И если ваша работа спасает жизни, то почему вы еще ничего не сделали для того, чтобы помешать ему убивать людей?
Траутмэн медленно вытащил из пачки на столике радиста сигарету.
— Вы правы, я тянул время. Но предположим, я бы помогал. Теперь подумайте вот о чем. Вы бы действительно хотели чтобы я помогал? Он — лучший ученик, выпущенный моей школой за все времена. Воевать с ним было бы то же самое, что воевать с самим собой, ибо я подозреваю, что он не по своей воле попал в эту ситуацию…

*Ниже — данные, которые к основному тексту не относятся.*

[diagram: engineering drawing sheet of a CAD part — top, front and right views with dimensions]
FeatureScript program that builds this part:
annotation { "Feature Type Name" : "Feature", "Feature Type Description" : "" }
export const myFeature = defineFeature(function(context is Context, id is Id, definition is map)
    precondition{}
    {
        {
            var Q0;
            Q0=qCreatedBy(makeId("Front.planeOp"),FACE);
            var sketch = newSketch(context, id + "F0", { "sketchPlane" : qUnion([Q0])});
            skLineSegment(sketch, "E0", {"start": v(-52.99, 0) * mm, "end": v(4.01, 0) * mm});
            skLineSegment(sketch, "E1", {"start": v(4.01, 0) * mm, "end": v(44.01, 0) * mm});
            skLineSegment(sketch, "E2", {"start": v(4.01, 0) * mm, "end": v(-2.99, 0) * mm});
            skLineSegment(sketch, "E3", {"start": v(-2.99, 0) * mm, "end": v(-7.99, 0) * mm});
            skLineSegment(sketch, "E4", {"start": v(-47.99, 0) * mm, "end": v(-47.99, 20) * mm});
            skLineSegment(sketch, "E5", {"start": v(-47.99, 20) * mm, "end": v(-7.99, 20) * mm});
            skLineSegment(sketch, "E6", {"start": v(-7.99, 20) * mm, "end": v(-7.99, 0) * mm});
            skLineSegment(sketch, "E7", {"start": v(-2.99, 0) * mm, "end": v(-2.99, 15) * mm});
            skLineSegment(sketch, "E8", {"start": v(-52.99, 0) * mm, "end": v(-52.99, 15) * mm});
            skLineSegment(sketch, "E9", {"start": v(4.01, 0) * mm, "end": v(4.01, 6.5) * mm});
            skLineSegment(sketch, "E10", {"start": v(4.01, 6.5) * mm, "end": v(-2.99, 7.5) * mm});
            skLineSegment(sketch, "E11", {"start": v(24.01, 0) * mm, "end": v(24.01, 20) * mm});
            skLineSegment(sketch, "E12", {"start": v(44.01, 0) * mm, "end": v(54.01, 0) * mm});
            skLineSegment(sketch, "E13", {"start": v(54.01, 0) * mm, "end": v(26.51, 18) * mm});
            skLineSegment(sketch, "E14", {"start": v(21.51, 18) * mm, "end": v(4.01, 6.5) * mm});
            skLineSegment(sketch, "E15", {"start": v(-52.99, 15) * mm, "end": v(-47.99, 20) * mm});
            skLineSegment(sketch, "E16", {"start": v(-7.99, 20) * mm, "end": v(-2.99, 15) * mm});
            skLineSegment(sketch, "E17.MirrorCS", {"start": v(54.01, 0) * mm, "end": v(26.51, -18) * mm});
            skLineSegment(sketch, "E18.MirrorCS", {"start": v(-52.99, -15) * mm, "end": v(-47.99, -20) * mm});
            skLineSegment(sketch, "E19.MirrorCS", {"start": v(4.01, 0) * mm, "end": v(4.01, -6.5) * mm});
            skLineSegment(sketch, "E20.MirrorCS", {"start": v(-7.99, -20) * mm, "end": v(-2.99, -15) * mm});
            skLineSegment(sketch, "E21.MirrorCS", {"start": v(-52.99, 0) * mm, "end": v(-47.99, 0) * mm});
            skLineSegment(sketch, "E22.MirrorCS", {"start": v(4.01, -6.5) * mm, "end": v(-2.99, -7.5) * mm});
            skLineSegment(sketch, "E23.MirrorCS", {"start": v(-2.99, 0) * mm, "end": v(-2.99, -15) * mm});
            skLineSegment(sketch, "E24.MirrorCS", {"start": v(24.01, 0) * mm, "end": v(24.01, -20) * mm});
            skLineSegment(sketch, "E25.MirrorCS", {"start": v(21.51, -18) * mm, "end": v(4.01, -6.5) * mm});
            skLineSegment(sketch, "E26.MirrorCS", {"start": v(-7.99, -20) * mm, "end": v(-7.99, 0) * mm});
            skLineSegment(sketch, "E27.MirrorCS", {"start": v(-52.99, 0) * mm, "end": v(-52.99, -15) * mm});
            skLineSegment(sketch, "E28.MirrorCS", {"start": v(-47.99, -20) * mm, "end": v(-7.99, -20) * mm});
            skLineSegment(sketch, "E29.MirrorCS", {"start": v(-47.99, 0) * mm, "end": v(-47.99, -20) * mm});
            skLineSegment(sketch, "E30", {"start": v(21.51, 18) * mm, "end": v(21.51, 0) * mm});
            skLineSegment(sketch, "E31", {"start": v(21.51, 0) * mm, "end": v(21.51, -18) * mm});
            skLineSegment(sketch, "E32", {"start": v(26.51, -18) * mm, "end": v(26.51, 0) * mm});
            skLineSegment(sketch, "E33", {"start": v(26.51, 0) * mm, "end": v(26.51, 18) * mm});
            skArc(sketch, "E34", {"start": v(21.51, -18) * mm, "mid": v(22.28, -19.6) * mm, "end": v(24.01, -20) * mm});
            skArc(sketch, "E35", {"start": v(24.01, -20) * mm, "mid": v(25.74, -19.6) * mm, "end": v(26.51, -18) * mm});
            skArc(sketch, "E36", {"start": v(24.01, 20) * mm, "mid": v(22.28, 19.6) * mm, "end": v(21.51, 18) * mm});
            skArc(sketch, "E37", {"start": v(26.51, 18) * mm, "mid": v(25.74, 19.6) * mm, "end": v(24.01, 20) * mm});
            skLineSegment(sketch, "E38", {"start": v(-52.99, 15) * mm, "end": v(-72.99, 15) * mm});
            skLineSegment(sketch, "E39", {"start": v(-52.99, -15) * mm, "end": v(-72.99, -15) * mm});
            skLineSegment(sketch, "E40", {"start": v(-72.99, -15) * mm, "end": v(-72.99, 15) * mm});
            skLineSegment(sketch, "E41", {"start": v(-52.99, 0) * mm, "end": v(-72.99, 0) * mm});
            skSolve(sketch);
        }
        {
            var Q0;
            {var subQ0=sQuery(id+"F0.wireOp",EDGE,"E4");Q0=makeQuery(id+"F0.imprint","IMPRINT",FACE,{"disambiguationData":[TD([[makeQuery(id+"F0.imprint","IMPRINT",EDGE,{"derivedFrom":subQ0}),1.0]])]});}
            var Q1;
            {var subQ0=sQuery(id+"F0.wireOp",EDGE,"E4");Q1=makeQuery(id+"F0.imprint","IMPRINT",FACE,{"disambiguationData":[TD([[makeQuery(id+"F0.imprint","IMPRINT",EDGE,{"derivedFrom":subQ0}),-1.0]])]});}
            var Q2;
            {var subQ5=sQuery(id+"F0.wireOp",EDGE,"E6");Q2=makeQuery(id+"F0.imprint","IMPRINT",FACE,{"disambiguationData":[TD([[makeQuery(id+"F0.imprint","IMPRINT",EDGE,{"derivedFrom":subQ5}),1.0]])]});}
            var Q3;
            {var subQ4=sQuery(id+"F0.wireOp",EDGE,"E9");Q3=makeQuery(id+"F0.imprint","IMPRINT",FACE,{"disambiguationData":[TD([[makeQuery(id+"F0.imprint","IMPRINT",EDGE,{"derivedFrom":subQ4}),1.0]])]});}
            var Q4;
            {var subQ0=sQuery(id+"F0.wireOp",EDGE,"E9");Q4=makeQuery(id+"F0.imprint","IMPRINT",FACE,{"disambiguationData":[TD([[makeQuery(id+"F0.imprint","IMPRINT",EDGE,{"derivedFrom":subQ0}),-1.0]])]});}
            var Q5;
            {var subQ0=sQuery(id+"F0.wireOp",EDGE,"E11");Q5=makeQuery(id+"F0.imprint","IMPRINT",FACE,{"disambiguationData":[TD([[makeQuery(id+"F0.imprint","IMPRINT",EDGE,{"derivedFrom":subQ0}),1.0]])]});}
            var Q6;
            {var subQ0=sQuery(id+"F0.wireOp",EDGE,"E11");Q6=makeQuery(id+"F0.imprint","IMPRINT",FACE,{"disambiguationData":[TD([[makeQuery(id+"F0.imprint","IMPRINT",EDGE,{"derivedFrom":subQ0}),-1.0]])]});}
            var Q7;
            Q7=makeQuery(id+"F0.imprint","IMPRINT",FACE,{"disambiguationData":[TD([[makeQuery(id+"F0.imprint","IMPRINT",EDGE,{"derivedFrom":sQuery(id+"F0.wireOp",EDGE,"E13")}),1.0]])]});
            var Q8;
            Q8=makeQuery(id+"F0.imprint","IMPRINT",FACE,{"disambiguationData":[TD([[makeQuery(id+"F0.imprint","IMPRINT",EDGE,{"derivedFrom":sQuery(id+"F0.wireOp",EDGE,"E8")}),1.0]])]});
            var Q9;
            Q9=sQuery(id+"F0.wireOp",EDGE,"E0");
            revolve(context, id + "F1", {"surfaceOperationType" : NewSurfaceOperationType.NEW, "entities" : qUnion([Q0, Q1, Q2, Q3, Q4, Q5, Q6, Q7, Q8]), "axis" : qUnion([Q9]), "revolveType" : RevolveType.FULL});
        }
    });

— Никто не заставлял его убивать полицейского опасной бритвой. Неужели это не ясно?
— Дайте мне закончить. Рэмбо очень похож на меня, и я вел бы себя нечестно, если бы не признал, что симпатизирую ему и хотел бы, чтобы он спасся. С другой стороны, Господи, он же взбесился. Не надо было ему гнаться за вами, когда вы начали отступать. Большинство из этих людей умерли ни за что ни про что — ведь у него была возможность уйти. Это непростительно. Но несмотря на все это, я ему симпатизирую. Что, если я непроизвольно разработаю такой план его поимки, который позволит ему спастись?